Second, re-examine the role that drug use treatment services and harm reduction play when setting priorities and developing action plans for infectious disease prevention and treatment in your jurisdiction. New threats of high-risk practices among uninfected drug users need to be identified and addressed; local HCV outbreaks may be the canary in the coal mine that require early attention to avoid the consequences experienced in Indiana. In New York, for example, substance use treatment policymakers were directly involved in developing a new blueprint for ending the AIDS epidemic with a goal of reducing the annual number of new infections from 3,000 today to 750 by 2020. The resulting blueprint includes recommendations related to targeted HIV testing of substance users, increasing statewide access to treatment with methadone and buprenorphine, and removing barriers to access to clean syringes.

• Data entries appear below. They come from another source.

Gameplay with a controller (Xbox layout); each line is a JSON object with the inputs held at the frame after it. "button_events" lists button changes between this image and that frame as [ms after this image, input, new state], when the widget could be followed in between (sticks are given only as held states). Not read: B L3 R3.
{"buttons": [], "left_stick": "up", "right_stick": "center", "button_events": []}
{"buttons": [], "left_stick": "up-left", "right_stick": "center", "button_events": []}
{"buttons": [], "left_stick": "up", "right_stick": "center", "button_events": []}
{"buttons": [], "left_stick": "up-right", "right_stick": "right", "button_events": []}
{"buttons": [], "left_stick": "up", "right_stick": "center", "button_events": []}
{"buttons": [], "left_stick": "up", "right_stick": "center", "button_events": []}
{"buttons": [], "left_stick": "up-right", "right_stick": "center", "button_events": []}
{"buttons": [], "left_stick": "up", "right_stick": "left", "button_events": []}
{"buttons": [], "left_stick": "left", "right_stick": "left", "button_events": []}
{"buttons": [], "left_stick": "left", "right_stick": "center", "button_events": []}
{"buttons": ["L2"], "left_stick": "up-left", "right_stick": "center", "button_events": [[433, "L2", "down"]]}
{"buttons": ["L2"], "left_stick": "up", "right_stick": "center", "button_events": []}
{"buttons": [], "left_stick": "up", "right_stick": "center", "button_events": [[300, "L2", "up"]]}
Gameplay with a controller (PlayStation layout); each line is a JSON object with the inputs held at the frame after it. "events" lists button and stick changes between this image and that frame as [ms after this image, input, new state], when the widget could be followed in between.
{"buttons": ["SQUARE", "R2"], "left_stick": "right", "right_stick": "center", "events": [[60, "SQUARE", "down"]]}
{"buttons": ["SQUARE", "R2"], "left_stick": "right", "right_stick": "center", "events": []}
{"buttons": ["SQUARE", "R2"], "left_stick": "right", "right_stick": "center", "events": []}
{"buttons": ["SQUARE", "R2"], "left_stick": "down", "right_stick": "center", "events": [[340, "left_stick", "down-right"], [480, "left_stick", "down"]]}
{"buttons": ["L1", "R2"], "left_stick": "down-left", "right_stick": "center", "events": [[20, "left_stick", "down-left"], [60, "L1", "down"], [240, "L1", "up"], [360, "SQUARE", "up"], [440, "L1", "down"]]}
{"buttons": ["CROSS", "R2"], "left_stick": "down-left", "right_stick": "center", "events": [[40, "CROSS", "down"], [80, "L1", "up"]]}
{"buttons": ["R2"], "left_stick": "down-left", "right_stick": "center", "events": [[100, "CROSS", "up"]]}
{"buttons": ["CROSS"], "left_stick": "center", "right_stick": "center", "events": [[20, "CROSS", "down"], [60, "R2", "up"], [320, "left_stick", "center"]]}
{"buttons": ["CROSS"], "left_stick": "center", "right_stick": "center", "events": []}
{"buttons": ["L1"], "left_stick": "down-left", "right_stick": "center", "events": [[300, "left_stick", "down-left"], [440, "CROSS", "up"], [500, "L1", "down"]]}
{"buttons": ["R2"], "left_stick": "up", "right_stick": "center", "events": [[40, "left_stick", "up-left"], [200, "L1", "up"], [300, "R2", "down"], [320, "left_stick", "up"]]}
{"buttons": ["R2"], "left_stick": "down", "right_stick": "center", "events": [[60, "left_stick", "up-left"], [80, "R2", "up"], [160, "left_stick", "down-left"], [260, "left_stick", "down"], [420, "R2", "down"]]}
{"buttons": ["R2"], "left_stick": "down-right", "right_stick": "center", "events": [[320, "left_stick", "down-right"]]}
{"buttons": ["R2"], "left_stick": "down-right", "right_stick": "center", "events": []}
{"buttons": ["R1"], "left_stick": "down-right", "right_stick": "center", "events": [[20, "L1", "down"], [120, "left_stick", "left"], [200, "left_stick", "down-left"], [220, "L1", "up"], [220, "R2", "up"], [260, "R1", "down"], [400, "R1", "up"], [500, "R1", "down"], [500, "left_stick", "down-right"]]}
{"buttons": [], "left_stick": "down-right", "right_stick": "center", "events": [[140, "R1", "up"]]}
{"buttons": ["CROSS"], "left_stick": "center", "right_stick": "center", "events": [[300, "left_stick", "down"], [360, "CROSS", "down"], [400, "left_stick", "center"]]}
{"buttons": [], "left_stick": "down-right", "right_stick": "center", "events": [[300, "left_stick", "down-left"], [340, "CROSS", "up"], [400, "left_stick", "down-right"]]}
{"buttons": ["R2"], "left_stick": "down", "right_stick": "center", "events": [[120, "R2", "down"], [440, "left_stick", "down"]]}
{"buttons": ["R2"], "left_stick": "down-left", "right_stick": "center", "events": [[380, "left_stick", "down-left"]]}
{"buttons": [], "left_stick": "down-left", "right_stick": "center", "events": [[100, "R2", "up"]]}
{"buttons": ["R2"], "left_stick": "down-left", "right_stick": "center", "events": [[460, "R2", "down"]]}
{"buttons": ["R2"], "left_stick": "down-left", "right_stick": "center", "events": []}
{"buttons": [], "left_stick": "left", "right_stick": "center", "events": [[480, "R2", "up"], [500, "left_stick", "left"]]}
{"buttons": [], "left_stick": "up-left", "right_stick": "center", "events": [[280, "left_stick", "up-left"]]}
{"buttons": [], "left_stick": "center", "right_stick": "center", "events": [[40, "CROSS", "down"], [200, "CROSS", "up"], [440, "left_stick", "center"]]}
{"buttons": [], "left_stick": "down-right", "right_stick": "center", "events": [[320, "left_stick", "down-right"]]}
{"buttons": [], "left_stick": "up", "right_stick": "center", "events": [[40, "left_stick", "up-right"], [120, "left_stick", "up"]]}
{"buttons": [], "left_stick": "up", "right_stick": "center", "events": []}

Finally, infectious disease specialists must be the source for scientific expertise about how to treat patients who use drugs or have used drugs in the past with evidence-based care and without stigma. Treatment guidelines must reflect this expertise, and the guidelines must be followed. For example, more than half of state Medicaid programs restrict access to HCV treatment for people who inject drugs, despite American Association for the Study of Liver Diseases/Infectious Diseases Society of America guidelines that identify these individuals as a priority group for treatment.

While substance use disorders are chronic and relapsing conditions, and reinfection through relapse to injection drug use is possible, the effective care of substance users benefits both the individual and the community and is consistent with medical, public health and economic priorities. Infectious disease specialists are critical to ensuring that substance users receive integrated and sustainable care.

Disclosure: Schackman reports no relevant financial disclosures.